• **Assignment**
Reproduce every one of the rows below word for word, leaving the pictures out of your copy.

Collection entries
_ _ _ _ _
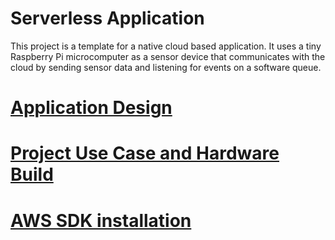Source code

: # Serverless Application
This project is a template for a native cloud based application. It uses a tiny Raspberry Pi microcomputer as a sensor device that communicates with the cloud by sending sensor data and listening for events on a software queue.

# [Application Design](Rpi-sensor2.md)
# [Project Use Case and Hardware Build](Rpi-sensor.md)
# [AWS SDK installation](SDK-install.md)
_ _ _ _ _
• **Exercise output**
Source code

: # Serverless Application
This project is a template for a native cloud based application. It uses a tiny Raspberry Pi microcomputer as a sensor device that communicates with the cloud by sending sensor data and listening for events on a software queue.

# [Application Design](Rpi-sensor2.md)
# [Project Use Case and Hardware Build](Rpi-sensor.md)
# [AWS SDK installation](SDK-install.md)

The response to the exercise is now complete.